Dislike of the reporting

Reporters and editors particularly would like to know if a public official’s dislike of a journalist’s reporting and the manner the story is presented would be enough basis to ban the “offenders” legally and constitutionally.

Newsroom managers know public officials can do it, and a few may have done it already. Locally, notably in Cebu City and two other cities, there were incidents of reporters being sent out of the room or banished. But is that OK? What media would like to be certain about is the high tribunal’s position on the public official’s right to choose the media persons covering him.


Malacañang complained of rudeness (“nambabastos”) by Rappler’s Ranada to the President. Roque used the metaphor of a visitor who is being rude in the house where she is a guest.

Two things: (1) the rudeness Roque referred to must be in the writing and handling of Ranada’s stories in Rappler, not personal behavior towards the President and other Palace officials; (2) Malacañang, or the mayor’s office at City Hall, is not exactly the private home the metaphor suggests. Those are public buildings. Journalists don’t go there to socialize but to collect information for their audiences, whom the same officials also serve.

The SC might not look into the accusation of “bastos” journalism in Rappler. That is a question of fact, which can only be answered by examining the stories Malacañang has complained against. And Roque mentioned only one: the story on the Senate inquiry into the P16 billion Philippine Navy frigate project to which presidential aide, now Sen. Bong Go was allegedly linked.

But even assuming that Rappler erred, would its error justify legally the ban?

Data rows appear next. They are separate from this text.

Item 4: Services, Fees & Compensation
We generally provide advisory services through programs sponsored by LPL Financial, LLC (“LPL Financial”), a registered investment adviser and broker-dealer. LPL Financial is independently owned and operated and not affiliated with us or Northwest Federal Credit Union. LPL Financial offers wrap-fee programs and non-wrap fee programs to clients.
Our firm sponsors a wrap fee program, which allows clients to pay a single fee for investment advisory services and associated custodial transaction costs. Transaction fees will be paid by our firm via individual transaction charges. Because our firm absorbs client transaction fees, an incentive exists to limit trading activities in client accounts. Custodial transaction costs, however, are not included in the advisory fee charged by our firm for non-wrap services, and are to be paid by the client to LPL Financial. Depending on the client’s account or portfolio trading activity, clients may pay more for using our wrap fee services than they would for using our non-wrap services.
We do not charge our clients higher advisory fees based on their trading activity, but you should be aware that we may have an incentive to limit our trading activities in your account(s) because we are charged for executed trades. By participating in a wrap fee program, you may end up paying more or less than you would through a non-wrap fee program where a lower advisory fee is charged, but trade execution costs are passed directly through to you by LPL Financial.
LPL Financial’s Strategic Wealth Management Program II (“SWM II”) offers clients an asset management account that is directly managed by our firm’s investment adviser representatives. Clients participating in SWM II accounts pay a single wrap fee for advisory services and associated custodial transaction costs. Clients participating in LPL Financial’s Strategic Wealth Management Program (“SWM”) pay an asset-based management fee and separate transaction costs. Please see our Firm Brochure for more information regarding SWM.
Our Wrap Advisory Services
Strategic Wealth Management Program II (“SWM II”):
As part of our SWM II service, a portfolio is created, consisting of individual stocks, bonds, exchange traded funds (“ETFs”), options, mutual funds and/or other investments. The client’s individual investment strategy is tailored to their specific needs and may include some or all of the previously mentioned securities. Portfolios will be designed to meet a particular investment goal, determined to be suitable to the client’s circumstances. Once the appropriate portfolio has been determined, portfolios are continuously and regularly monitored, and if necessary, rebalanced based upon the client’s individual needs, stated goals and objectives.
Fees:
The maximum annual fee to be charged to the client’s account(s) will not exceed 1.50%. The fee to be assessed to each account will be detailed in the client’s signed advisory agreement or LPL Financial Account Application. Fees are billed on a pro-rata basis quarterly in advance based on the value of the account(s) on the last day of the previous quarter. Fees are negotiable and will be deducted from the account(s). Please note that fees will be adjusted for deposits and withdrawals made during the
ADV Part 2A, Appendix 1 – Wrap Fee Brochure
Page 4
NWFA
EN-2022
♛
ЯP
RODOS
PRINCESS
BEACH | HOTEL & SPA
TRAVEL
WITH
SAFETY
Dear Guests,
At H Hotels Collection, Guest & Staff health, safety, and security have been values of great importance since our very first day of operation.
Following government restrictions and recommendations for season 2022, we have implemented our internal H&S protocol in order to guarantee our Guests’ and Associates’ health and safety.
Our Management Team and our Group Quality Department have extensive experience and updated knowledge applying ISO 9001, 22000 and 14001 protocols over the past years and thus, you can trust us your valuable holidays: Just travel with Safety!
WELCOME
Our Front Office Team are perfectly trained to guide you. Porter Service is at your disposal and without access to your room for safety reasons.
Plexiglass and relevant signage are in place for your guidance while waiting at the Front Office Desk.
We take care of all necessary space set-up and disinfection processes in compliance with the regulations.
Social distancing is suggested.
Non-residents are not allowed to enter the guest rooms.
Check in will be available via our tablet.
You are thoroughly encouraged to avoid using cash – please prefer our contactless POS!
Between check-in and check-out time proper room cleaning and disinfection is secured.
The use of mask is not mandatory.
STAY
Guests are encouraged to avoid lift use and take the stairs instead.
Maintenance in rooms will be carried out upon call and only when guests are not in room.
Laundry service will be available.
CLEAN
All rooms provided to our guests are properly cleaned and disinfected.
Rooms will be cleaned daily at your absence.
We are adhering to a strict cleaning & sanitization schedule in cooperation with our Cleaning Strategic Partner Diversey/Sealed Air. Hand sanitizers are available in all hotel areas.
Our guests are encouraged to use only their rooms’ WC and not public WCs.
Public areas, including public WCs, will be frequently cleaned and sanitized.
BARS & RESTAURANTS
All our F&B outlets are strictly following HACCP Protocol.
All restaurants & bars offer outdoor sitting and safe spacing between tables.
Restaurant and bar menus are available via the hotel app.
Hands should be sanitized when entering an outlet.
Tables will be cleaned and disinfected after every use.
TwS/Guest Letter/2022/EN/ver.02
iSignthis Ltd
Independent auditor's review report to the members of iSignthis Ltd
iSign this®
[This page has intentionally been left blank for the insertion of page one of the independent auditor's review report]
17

And should the punitive action afflict her colleagues too, in effect the entire news organization and indefinitely?

Privilege, not a right?

Presidential Spokesman Salvador Panelo said last Aug. 15, 2019, the ban on Rappler reporters was justified because “the ability of a media organization to cover events of public interest is a privilege not a right.” And any member of the Malacañang Press Corps can be excluded, Panelo said, if he is “rude or disrespectful.”

Panelo must refer to actual rudeness or disrespect, like exposing bra or dropping pants at a press briefing or in the presence of the President. Not similar to Roque’s reference to “bastos” writing.

But the lawyer presenting the Palace arguments before the SC is the solicitor general, not Panelo or Roque. Would the sol-gen insist on the ban as a right, by itself, as an executive privilege?

And how would that fare in the face of the heavyweight arguments of press freedom and equal protection?